Die jährlich ausgelobten Nobelpreise sind dem Testament des Industriellen Alfred Nobel zu verdanken. Sein Vermögen erwirtschaftete er durch die Entwicklung eines neuen Sprengstoffs: das Dynamit. Am 7. Mai 1867 wurde in England das Patent auf die zerstörerische Erfindung erteilt - von der sich Nobel einen Beitrag für den Frieden versprach.

Von Frank Grotelüschen | 07.05.2017
    Eine Stange Dynamit, gefunden in Karlsborg in Schweden.
    Eine Stange Dynamit, gefunden in Karlsborg in Schweden. (imago / Westend61)
    "Wenn hier mal ein Gebäude in die Luft geflogen wäre, dann sollte hier nicht wie im Dominoeffekt ein Gebäude nach dem anderen in die Luft fliegen. Sondern man musste drauf achten, dass es begrenzt ist auf das eine Gebäude."
    Krümmel, ein Ortsteil von Geesthacht nahe Hamburg. Jochen Meder stapft einen bewaldeten Hang hinauf, vorbei an bunkerähnlichen Ruinen, tief in die Erde gebaut und durch Erdwälle geschützt. In den Weltkriegen war das hier die Pulverkammer Deutschlands – eine Munitionsfabrik verteilt auf Hunderte von Gebäuden. Ihre Anfänge aber gehen zurück auf das 19. Jahrhundert, so jochen Meder:
    "Das Gesamtgelände beginnt mit der Ansiedlung von Alfred Nobel hier 1865."

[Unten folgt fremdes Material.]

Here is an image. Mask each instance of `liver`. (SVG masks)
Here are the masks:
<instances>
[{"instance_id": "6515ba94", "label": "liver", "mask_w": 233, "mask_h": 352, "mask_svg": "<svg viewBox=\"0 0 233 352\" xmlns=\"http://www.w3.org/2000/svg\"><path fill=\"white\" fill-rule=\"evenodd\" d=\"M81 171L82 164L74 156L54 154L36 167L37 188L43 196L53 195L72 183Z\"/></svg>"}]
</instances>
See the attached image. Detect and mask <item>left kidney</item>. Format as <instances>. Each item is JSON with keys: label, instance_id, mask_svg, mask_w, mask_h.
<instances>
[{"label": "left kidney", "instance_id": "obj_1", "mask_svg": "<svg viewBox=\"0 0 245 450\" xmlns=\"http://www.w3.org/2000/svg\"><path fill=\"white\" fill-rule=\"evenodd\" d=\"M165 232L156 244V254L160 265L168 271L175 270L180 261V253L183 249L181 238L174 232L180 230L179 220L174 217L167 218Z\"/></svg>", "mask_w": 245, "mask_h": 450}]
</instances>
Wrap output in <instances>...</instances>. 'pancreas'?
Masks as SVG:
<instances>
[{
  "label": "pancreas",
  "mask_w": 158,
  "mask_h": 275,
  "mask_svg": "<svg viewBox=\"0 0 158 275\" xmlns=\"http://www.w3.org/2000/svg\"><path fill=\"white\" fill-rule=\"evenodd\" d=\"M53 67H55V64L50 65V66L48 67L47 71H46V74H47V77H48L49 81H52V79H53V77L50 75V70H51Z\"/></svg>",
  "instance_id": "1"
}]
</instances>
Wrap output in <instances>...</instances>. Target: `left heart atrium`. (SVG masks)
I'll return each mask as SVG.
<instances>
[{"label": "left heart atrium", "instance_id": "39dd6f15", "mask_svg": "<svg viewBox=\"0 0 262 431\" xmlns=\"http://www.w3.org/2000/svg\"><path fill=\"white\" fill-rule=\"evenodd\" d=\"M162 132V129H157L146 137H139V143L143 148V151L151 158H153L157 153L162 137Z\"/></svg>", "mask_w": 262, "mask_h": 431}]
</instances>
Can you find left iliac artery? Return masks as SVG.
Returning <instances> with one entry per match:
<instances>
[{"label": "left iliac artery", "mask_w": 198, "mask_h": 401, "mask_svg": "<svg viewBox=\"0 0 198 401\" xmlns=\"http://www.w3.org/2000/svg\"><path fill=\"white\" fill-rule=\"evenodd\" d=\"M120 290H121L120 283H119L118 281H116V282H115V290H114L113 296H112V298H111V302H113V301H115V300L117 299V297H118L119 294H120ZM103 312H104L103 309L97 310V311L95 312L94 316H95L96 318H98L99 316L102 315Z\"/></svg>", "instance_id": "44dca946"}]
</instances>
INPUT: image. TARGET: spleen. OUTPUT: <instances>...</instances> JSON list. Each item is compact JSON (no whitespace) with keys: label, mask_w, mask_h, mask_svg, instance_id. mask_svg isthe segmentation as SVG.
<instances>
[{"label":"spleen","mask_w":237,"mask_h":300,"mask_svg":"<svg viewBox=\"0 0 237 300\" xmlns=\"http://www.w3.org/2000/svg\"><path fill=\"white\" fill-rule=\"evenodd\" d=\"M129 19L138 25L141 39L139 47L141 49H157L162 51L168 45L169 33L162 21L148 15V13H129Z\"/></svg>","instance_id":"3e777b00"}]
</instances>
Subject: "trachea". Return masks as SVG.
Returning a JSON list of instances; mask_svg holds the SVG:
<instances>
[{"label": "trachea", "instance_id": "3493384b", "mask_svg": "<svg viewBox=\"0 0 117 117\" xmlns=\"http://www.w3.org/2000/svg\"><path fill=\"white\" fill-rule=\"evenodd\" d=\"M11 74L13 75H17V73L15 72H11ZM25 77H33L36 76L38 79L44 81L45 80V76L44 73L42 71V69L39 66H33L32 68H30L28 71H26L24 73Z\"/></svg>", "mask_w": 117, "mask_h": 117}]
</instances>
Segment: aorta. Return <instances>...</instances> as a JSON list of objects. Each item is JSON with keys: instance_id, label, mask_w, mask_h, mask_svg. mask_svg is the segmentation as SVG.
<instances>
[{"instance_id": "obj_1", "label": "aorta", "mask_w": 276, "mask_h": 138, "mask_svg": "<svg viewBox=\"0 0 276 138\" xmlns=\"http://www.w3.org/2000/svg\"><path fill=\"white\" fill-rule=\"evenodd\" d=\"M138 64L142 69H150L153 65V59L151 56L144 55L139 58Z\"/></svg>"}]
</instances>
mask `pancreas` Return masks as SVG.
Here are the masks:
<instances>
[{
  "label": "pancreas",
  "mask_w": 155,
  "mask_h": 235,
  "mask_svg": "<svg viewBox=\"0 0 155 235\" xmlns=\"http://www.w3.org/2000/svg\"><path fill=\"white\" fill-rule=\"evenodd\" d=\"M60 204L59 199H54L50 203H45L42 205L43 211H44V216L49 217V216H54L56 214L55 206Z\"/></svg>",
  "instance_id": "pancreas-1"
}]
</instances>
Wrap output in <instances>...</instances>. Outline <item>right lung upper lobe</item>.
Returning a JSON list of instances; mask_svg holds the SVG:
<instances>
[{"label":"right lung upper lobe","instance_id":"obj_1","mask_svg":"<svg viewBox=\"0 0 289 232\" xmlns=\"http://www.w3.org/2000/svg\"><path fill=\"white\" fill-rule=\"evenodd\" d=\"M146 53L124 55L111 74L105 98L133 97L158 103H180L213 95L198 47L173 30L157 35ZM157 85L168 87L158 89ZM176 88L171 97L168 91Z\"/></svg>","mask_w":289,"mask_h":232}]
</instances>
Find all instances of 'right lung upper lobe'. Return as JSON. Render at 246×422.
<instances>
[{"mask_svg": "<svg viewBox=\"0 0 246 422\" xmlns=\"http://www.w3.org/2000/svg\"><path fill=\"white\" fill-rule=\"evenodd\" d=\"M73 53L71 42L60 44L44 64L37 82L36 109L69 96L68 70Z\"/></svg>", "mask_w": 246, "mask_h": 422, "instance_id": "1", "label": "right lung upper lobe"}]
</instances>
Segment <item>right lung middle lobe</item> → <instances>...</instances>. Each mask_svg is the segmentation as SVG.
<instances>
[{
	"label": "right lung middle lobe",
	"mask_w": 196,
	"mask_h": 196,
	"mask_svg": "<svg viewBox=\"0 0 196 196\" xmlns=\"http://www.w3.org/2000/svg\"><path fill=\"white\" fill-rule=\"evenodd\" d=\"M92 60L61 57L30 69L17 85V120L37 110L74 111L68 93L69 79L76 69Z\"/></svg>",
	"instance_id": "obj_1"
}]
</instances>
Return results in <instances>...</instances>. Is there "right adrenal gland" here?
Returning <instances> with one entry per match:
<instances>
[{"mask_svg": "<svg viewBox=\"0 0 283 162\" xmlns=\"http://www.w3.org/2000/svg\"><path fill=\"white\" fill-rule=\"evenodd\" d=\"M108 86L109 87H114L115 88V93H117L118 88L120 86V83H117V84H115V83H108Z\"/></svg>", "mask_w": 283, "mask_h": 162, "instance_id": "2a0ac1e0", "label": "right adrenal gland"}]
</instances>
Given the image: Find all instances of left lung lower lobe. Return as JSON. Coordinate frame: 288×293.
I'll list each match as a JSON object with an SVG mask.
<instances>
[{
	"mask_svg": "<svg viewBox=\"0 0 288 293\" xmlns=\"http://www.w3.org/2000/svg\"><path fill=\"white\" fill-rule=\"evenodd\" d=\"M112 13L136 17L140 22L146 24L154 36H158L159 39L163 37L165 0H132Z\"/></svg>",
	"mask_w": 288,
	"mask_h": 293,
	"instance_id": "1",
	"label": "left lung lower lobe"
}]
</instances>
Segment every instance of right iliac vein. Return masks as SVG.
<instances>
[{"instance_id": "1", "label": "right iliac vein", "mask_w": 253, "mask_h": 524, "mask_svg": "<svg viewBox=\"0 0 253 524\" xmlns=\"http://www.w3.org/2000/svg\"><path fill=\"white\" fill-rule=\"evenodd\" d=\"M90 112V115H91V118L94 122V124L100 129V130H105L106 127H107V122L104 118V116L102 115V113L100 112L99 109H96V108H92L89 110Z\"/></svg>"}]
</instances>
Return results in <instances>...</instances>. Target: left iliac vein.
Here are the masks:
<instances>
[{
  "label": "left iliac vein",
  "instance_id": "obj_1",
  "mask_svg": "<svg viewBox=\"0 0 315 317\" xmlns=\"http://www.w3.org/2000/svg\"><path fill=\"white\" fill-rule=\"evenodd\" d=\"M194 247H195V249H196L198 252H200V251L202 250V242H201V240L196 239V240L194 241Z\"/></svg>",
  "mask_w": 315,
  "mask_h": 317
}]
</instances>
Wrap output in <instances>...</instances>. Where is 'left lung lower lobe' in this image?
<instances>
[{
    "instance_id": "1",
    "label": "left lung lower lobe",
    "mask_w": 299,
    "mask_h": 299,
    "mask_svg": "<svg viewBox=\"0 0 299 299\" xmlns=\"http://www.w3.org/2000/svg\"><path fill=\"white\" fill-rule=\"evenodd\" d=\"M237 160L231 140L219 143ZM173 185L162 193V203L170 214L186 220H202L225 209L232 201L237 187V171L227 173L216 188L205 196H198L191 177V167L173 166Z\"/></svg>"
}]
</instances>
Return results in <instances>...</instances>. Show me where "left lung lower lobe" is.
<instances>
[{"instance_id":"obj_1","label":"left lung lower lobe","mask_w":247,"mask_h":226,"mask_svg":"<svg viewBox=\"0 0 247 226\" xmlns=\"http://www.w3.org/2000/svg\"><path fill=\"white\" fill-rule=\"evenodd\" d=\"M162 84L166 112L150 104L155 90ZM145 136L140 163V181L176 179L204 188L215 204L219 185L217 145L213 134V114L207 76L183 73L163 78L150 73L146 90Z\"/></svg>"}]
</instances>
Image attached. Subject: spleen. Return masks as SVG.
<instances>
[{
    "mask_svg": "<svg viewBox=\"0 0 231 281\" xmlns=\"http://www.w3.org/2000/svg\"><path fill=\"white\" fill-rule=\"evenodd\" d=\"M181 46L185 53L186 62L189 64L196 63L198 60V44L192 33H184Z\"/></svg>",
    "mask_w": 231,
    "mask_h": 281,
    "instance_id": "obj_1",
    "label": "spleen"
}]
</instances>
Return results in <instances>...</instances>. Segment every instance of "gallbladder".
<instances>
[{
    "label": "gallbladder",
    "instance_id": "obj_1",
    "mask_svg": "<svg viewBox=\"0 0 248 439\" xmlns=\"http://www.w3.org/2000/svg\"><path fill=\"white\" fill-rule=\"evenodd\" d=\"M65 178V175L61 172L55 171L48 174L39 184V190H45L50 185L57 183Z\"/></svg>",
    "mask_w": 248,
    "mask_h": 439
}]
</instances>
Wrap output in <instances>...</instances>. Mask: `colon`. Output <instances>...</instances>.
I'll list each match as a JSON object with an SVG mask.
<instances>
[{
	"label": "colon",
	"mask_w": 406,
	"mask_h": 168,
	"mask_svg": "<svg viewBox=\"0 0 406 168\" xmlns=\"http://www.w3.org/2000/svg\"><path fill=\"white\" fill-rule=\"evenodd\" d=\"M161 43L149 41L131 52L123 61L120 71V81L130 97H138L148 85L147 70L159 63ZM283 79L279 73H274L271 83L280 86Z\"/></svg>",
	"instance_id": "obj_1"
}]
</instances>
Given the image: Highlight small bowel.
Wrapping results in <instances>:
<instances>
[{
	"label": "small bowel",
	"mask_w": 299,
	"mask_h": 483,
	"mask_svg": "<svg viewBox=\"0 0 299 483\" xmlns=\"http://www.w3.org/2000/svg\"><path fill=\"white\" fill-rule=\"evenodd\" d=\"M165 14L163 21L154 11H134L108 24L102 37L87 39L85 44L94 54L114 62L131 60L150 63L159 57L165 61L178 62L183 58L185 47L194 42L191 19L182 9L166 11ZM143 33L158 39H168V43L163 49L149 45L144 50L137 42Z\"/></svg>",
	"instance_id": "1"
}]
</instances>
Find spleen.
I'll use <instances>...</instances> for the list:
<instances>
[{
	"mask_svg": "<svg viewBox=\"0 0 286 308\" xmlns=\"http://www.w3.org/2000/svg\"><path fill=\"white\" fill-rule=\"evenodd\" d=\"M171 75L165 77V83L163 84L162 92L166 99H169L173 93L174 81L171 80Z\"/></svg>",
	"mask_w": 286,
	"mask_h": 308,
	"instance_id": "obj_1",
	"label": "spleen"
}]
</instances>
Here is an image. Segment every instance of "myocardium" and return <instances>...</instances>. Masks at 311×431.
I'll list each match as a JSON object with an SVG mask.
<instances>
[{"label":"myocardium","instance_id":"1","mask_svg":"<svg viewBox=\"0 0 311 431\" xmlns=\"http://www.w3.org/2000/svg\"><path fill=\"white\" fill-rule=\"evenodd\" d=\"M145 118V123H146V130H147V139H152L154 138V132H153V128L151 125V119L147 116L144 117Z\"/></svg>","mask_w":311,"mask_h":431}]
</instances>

    Schon in seiner schwedischen Heimat hatte Nobel an neuen Sprengstoffen getüftelt. In Krümmel setzte er seine Arbeiten fort, sagt Ulrike Neidhöfer. Ebenso wie Jochen Meder engagiert sie sich im Förderkreis Industriemuseum Geesthacht:
    "Technischer Erfindungsgeist wie auch die Beschäftigung mit Sprengstoffen lagen in der Wiege."
    Nobels Vater Immanuel hatte ein florierendes Rüstungsunternehmen aufgebaut, in dem auch Alfred und dessen Brüder arbeiteten, so Ulrike Neidhöfer: "Es waren alle Ingenieure. Sie waren alle mit Maschinenbau beschäftigt und mit Kriegstechnik."
    Ab 1847 elektrisierte eine Erfindung die Nobels: In Turin hatte der Chemiker Ascanio Sobrero das Nitroglyzerin entwickelt – ein mächtiger Explosionsstoff, zehnmal verheerender als Schwarzpulver. Aber, sagt Jochen Meder:
    "Nitroglyzerin hat den Nachteil, dass er eben bei geringster Erschütterung explodieren kann, sodass der Erfinder Ascanio Sobrero selbst dachte, man könne diesen Sprengstoff gar nicht verwenden."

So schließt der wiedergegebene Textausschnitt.